(Dataset entries)
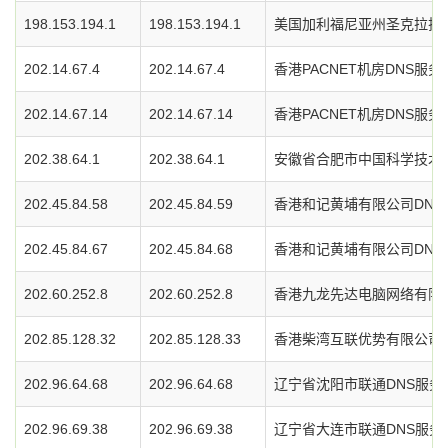
198.153.194.1
198.153.194.1
美国加利福尼亚州圣克拉拉
202.14.67.4
202.14.67.4
香港PACNET机房DNS服务
202.14.67.14
202.14.67.14
香港PACNET机房DNS服务
202.38.64.1
202.38.64.1
安徽省合肥市中国科学技术大
202.45.84.58
202.45.84.59
香港和记黄埔有限公司DNS
202.45.84.67
202.45.84.68
香港和记黄埔有限公司DNS
202.60.252.8
202.60.252.8
香港九龙先达电脑网络有限公
202.85.128.32
202.85.128.33
香港柴湾互联优势有限公司D
202.96.64.68
202.96.64.68
辽宁省沈阳市联通DNS服务
202.96.69.38
202.96.69.38
辽宁省大连市联通DNS服务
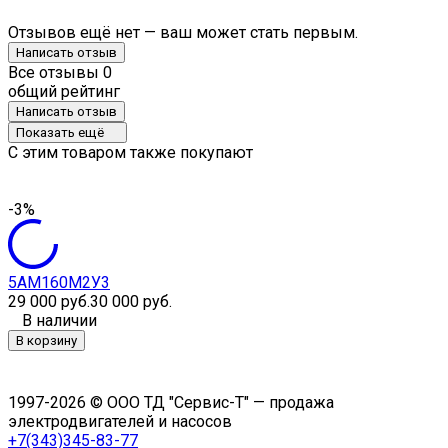
Отзывов ещё нет — ваш может стать первым.
Написать отзыв
Все отзывы
0
общий рейтинг
Написать отзыв
Показать ещё
C этим товаром также покупают
-3%
5АМ160M2У3
29 000 руб.
30 000 руб.
В наличии
В корзину
1997-2026 © ООО ТД "Сервис-Т" — продажа
электродвигателей и насосов
+7(343)345-83-77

The task — Set down exactly the lines running from the beginning of the entries above to the line that contains "202.85.128.33", including both, and leave out pictures.

Response to this task —
198.153.194.1
198.153.194.1
美国加利福尼亚州圣克拉拉
202.14.67.4
202.14.67.4
香港PACNET机房DNS服务
202.14.67.14
202.14.67.14
香港PACNET机房DNS服务
202.38.64.1
202.38.64.1
安徽省合肥市中国科学技术大
202.45.84.58
202.45.84.59
香港和记黄埔有限公司DNS
202.45.84.67
202.45.84.68
香港和记黄埔有限公司DNS
202.60.252.8
202.60.252.8
香港九龙先达电脑网络有限公
202.85.128.32
202.85.128.33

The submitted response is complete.